As journalists Bob Secter and Ameet Sachdev this week reported in the Chicago Tribune, the state of Illinois has approved a new tax on grocery items previously counted as “food” by retailers. Under new legislation (which goes into effect Sept. 1), taxes on a number of mainstream candy products (such as Butterfinger) could run as high as 10.25% here in Chicago, the writers noted. (Tax rates outside of Chicago will vary.)
Yes, a number of mainstream candy products will be affected … but not all. As the Tribune explained, any item made with flour (such as Twix, Kit-Kat and Twizzlers) will remain under the “food” banner and, as such, remain exempt from increased taxation.

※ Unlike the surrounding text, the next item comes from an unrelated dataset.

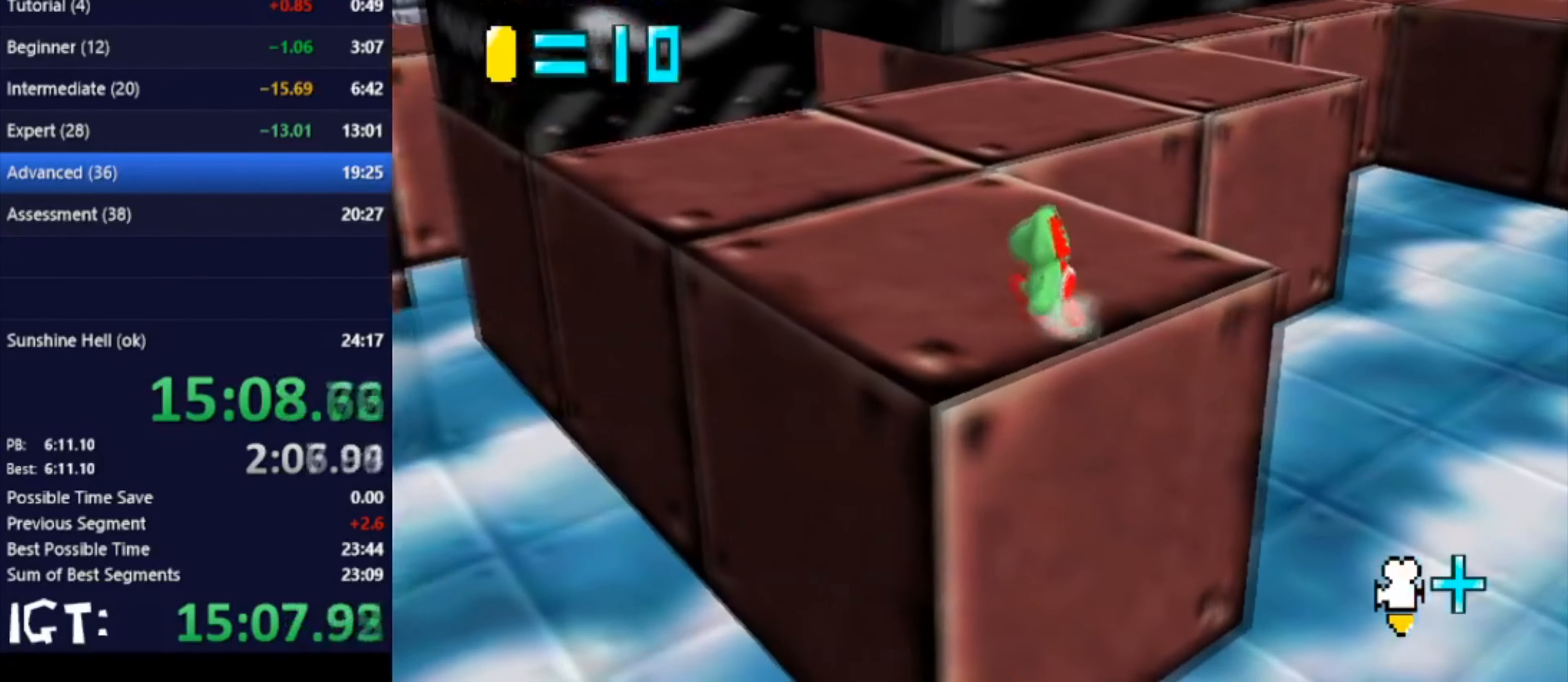
{"buttons": [], "left_stick": "up-left", "events": []}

This new tax law (like most other tax laws) is confusing, to say the least. Unless consumers are provided with a list of which of their favorite confectionery products contain flour or are looking to read every ingredient statement in the candy aisle, they’re likely in for a surprise at the checkout when their receipts total more than they counted on. An additional eight cents for a single Hershey’s chocolate bar is one thing, but anyone purchasing more than a few pieces of chocolate or non-chocolate candy NOT containing flour is certain to notice a difference in their spending, especially in the long-term. (Pennies add up.)
If the kids get wind of this, all hell could break loose. Lucky for new Governor Pat Quinn, most children don’t follow the news. Plus, Mom and Dad are the ones buying most of the candy for young consumers, including teens – more so now that the part-time jobs once worked by high schoolers have been taken by adults in need of spare cash following paycuts and layoffs.
While we Illinoisans may not miss the negative media attention brought on our state by former Governor Rod Blagojevich (and his sweeping bangs), we’re less than thrilled by gratuitous tax changes such as these by Governor Quinn … especially confusing ones. And not only is this new legislation confusing, it seems a bit unfair, doesn’t it?
Just ask Mars, Inc. When I asked the manufacturer to comment on the issue, it responded that the recently passed Illinois tax "singles out and discriminates against confectionery products without justification, creating arbitrary and inconsistent categories of food products. In addition to being discriminatory, the tax is burdensome and confusing both to consumers who must pay it and to retailers who must collect it."
Although the National Confectioners Association (NCA) did not respond to Illinois’ actions directly, it did issue me its general stance on state taxes on candy: “Periodically, state legislatures consider enacting sales taxes that single out certain foods. The National Confectioners Association and it members oppose these discriminatory taxes for many reasons. First, tax policy should not interfere with the marketplace by creating competitive disadvantages for arbitrarily created food classifications. Furthermore, varying tax rates for different types of foods create confusion and compliance problems with retailers and others who are charged with collecting the taxes. Additionally, food taxes hurt lower and middle income American families who spend a larger portion of their income on food purchases.
“Occasionally, legislators claim that the aim of these discriminatory taxes is to help curb the obesity epidemic in the U.S. However, food taxes do not address the myriad of issues that lead to weight gain and can create an atmosphere of blame that is counterproductive to the real issues of overweight and obesity.”
As an NCA spokesperson added, “It’s hard to imagine a legitimate rationale as to why a dark chocolate covered almond would be taxed, for instance, while a doughnut would not.”
Looks like I might have to follow the advice of one Tribune reader, who at the end of the aforementioned article suggested heading to Indiana for candy from now on. That and some fireworks, of course. Both cost mere pennies in Illinois’ neighboring state.